Minutos de 70 segundos

Ya lo decía Julio Cortázar: “cuando te regalan un reloj, te regalan un pequeño infierno florido, una cadena de rosas, un calabozo de aire”. Pocas cosas hay en el mundo que nos obsesionen tanto como el tiempo. El tiempo es una magnitud física que existe independientemente del ser humano. Pero el ser humano es quien, tras percibirlo, se obsceca en bautizarlo, moldearlo, acotarlo y elevarlo a culto social. En crear el segundo, el minuto, la hora y el día inspirado por el simple movimiento de translación y rotación del planeta. Y de ese modo, consigue acompasar el devenir de la humanidad al mismo tiempo que somete su mente de por vida a una frenética cuenta atrás numeral y con los siglos olvida que, como convención social, podría levantarse un día y decidir que los minutos durasen horas.

reloj

Todo empezó cuando, siglos atrás, un hombre creó un reloj atómico calibrado para emitir un “tic” cada 9,192,631,770 vibraciones del átomo de Cesio. Y así nació el segundo. Si el mismo tipo hubiese decidido restar unas miles de vibraciones a ese periodo de tiempo, los segundos serían más cortos y los años pasarían más rápido, y yo ahora tendría más de 30 años de los 120 que viviría.
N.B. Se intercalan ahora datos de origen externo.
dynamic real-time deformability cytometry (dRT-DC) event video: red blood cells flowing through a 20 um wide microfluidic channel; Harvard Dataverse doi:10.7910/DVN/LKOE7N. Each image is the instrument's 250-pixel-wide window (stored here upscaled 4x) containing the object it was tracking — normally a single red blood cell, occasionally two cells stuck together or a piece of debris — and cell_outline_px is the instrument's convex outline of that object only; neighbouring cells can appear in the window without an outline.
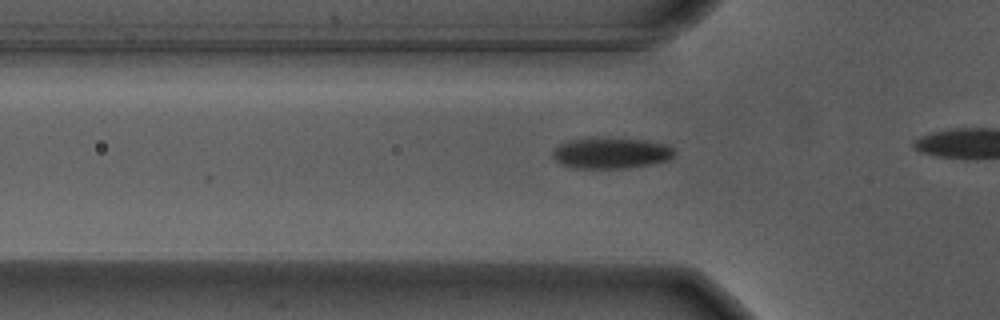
{"species": "Egyptian fruit bat (a non-hibernating species)", "species_latin": "Rousettus aegyptiacus", "temperature_condition": "warm", "stored_images_in_passage": 19, "camera_frame_rate_fps": 3000, "um_per_image_px": 0.085, "animal": {"sex": "male"}, "frame": {"image": 1, "passage_image": 10, "time_ms": 3.0, "image_size_px": [1000, 320], "cell_outline_px": [[676, 152], [668, 160], [648, 164], [624, 168], [576, 168], [560, 164], [552, 156], [552, 148], [568, 140], [648, 140], [668, 144]], "centroid_in_image_um": [51.93, 13.04], "position_along_channel_um": 73.9, "area_um2": 21.27}}
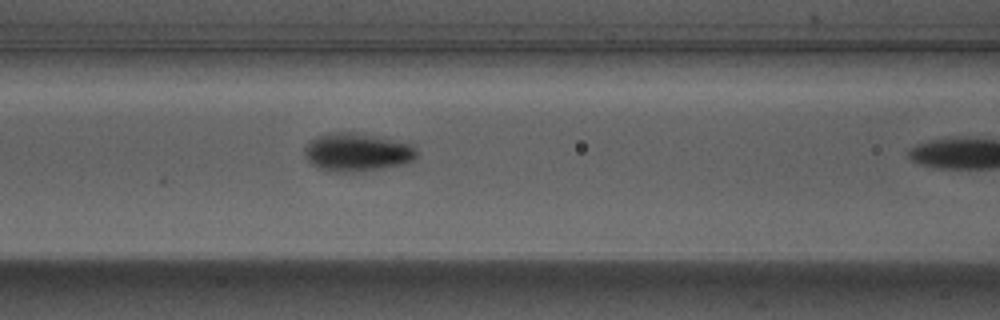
{"frame": {"image": 2, "passage_image": 15, "time_ms": 4.667, "image_size_px": [1000, 320], "cell_outline_px": [[416, 156], [412, 160], [400, 164], [352, 172], [328, 172], [312, 164], [304, 156], [304, 148], [316, 136], [328, 132], [356, 132], [412, 144], [416, 152]], "centroid_in_image_um": [30.28, 12.92], "position_along_channel_um": 136.3, "area_um2": 24.62}}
En el caso contrario, si los segundos hubiesen sido más largos, yo ahora iría por mis 7 años de vida. Es decir, mi cuerpo envejecería a la misma velocidad y yo tendría el mismo aspecto pero una edad diferente por capricho del susodicho inventor. De ahí lo absurdo que resulta afirmar que hay que emborracharse a los 20, casarse a los 30, tener hijos a los 40 y resignarse a los 60. Nuestra edad biológica es la que es porque no podemos evitar envejecer, pero el número que pongamos al lado es el que ahora mismo decidamos poner, como arbitrariamente lo hizo otro. Decide tú mismo cuál será el número que te constriña.

Por otro lado, el tiempo según el hombre dictamina que hay un pasado, un presente y un futuro. Pero el tiempo en realidad es inmediato. Materialmente sólo existe el presente. El tiempo pasado y futuro solo existe en nuestra mente obcecada en controlarlo todo, incluso la incontrolable cuarta dimensión. La nitidez de nuestros recuerdos nos hace creer que el pasado está patente y nuestra potente imaginación, que los sueños son factibles, pero lo cierto es que, a todos los efectos, ni lo uno ni lo otro existen. Dejaron de existir cuando dejaron de acontecer. Momentos vividos, buenos y malos, que evocamos enfermizamente para no acabar olvidándolos. No existen. Deseos, promesas, planes para la semana que viene o el minuto que viene. No existen. El ayer y el mañana sólo son alucinaciones inducidas por la peor de las drogas: la esperanza.

Una vez tras otra en nuestra vida condicionamos nuestro reloj fisiológico al reloj social cuando el único que existe es el primero. Deberíamos prestar atención al rugir del estómago, al bostezo, al erizado de la piel, al espasmo, al temblor o al empañamiento de los ojos en lugar de al desquiciante “tic-tac”.